• _CUPLIKAN TEKS_:
··········

Popper merumuskan kritiknya terhadap apa yang disebutnya ‘historisisme’. Dalam bukunya yang berjudul The Poverty of Historisism (1957), kemudian diulang dalam Logic of Scientific Discovery (1961), ia mengemukakan
bahwa “Keyakinan terhadap
nasib sejarah adalah takhayul belaka dan perjalanan sejarah manusia tidak dapat diramalkan
oleh
ilmu pengetahuan atau
oleh metode rasional mana-pun”
(1964:v).
Dengan demikian baginya perubahan sosial atau pergerakan sejarah
adalah bergerak menurut kekuatannya sendiri. Hal ini
bisa dipahami karena gerak suatu perubahan sejarah adalah tidak memiliki hukum
universal (1964: 115).

··········

• _DAFTAR BUTIR_:
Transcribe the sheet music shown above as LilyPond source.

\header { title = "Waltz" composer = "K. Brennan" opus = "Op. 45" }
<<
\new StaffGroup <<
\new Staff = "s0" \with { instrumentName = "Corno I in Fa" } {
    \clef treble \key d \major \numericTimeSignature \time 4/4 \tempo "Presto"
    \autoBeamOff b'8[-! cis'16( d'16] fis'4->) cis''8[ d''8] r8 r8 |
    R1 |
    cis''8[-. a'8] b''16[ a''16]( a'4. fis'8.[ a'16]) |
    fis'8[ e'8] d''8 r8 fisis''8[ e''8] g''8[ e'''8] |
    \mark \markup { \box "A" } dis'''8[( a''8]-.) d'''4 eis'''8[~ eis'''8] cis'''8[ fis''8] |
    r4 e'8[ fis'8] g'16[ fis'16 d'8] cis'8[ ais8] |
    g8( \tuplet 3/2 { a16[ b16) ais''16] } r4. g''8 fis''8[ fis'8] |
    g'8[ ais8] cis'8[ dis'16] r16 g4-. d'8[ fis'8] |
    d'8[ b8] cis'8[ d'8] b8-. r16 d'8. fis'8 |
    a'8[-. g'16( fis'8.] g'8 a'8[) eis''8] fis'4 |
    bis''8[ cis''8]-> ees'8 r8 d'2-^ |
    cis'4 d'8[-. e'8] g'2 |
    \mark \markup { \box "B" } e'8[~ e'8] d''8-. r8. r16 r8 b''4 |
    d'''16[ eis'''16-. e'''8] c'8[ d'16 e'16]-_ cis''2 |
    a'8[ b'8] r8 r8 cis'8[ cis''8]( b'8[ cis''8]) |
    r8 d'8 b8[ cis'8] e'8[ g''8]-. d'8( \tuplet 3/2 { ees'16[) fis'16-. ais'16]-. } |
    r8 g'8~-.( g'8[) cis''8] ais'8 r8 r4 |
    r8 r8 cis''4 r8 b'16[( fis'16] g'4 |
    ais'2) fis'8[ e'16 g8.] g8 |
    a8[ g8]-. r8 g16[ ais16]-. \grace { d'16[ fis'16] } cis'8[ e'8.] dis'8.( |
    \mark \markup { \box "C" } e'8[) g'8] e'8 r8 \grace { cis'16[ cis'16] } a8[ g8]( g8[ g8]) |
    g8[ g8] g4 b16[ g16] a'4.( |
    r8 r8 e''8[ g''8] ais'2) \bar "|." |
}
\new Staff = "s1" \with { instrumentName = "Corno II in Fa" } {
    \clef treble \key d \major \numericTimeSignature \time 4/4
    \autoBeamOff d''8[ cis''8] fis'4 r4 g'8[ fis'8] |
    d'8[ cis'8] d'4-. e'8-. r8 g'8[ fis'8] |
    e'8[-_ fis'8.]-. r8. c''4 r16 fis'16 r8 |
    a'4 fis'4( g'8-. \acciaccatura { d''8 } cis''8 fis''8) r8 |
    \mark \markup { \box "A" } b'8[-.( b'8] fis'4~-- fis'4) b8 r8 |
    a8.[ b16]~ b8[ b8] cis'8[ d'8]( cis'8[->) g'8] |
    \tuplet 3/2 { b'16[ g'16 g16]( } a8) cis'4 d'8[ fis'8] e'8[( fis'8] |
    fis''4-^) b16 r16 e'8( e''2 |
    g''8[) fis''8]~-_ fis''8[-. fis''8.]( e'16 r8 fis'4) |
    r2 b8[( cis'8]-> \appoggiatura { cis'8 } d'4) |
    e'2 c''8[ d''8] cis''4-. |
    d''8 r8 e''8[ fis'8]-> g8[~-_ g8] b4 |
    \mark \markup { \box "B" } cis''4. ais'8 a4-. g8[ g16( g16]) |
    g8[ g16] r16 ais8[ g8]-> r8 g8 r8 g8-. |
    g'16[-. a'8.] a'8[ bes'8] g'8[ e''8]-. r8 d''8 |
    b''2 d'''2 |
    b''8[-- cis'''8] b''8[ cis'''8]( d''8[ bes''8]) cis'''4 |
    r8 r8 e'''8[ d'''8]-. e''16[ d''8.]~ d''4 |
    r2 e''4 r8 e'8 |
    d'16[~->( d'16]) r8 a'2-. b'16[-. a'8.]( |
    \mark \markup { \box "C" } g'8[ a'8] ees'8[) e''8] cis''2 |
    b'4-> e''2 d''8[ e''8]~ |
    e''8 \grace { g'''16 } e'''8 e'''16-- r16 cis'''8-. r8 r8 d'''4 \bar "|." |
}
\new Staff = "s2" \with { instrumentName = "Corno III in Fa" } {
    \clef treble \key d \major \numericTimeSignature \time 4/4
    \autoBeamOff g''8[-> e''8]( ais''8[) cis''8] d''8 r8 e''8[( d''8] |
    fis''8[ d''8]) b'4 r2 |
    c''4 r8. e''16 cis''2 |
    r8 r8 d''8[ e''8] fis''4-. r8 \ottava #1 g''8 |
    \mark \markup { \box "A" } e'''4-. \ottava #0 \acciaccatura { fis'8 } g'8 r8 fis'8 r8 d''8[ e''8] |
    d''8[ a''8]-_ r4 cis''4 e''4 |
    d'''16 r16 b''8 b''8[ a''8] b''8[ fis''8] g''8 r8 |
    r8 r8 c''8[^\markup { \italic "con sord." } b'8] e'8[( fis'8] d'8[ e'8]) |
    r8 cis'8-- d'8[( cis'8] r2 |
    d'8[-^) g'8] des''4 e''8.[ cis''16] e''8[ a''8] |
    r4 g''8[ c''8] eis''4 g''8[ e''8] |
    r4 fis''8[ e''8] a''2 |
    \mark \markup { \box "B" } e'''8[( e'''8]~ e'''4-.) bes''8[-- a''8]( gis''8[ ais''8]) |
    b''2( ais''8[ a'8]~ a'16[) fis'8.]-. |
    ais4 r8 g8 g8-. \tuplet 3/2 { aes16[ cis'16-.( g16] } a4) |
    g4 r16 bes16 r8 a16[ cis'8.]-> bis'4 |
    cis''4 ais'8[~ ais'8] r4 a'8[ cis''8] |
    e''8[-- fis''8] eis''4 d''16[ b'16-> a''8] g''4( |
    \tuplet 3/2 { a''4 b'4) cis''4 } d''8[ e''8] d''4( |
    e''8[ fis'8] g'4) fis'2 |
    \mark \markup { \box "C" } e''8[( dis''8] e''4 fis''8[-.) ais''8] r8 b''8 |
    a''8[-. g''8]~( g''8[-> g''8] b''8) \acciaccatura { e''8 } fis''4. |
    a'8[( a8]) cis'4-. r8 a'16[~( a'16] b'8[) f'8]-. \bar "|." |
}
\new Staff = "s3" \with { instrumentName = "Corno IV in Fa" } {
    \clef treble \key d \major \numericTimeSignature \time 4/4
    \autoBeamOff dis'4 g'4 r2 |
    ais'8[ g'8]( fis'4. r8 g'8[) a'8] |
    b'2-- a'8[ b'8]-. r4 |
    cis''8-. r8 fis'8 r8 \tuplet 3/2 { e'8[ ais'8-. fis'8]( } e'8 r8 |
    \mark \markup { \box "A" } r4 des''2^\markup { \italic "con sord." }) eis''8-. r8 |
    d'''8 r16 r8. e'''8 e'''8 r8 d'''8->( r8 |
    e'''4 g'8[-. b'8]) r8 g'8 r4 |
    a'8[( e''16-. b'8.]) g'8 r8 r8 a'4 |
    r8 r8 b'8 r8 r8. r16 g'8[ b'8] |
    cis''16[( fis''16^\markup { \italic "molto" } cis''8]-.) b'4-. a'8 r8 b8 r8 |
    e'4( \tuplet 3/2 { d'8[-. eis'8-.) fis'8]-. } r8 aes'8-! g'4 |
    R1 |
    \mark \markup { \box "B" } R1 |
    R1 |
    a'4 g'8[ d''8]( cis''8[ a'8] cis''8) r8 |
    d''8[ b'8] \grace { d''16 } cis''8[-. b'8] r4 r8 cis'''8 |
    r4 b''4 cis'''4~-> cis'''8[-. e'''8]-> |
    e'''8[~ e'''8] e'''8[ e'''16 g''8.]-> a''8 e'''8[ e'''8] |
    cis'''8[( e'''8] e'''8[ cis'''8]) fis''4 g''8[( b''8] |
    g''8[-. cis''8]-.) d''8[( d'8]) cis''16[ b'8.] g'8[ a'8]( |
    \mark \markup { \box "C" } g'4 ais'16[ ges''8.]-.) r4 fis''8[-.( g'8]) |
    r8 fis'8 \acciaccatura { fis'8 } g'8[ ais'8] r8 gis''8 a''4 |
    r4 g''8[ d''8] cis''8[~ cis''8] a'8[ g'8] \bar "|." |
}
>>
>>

··········

• _TUGAS YANG DIKERJAKAN_:
[A] Jawablah pertanyaan berikut berdasarkan cuplikan teks tentang kritik Popper terhadap historisisme:
(i) Pada tahun berapa Logic of Scientific Discovery, tempat kritik itu diulang, disebutkan dalam teks?
(ii) Dalam kutipan Popper, keyakinan terhadap nasib sejarah disebut sebagai apa?
(iii) Menurut teks, apa yang tidak dimiliki oleh gerak suatu perubahan sejarah?
[B] Salinlah dengan persis bagian cuplikan teks tentang kritik Popper, mulai dari kata-kata yang memuat "Popper merumuskan kritiknya" dan berhenti setelah "universal (1964: 115).".
Catatan tersebut tidak diperlukan untuk mengerjakan tugas.

• _HASIL PENGERJAAN TUGAS_:
[A]
(i) 1961
(ii) Takhayul belaka
(iii) Hukum universal

[B]
Popper merumuskan kritiknya terhadap apa yang disebutnya ‘historisisme’. Dalam bukunya yang berjudul The Poverty of Historisism (1957), kemudian diulang dalam Logic of Scientific Discovery (1961), ia mengemukakan
bahwa “Keyakinan terhadap
nasib sejarah adalah takhayul belaka dan perjalanan sejarah manusia tidak dapat diramalkan
oleh
ilmu pengetahuan atau
oleh metode rasional mana-pun”
(1964:v).
Dengan demikian baginya perubahan sosial atau pergerakan sejarah
adalah bergerak menurut kekuatannya sendiri. Hal ini
bisa dipahami karena gerak suatu perubahan sejarah adalah tidak memiliki hukum
universal (1964: 115).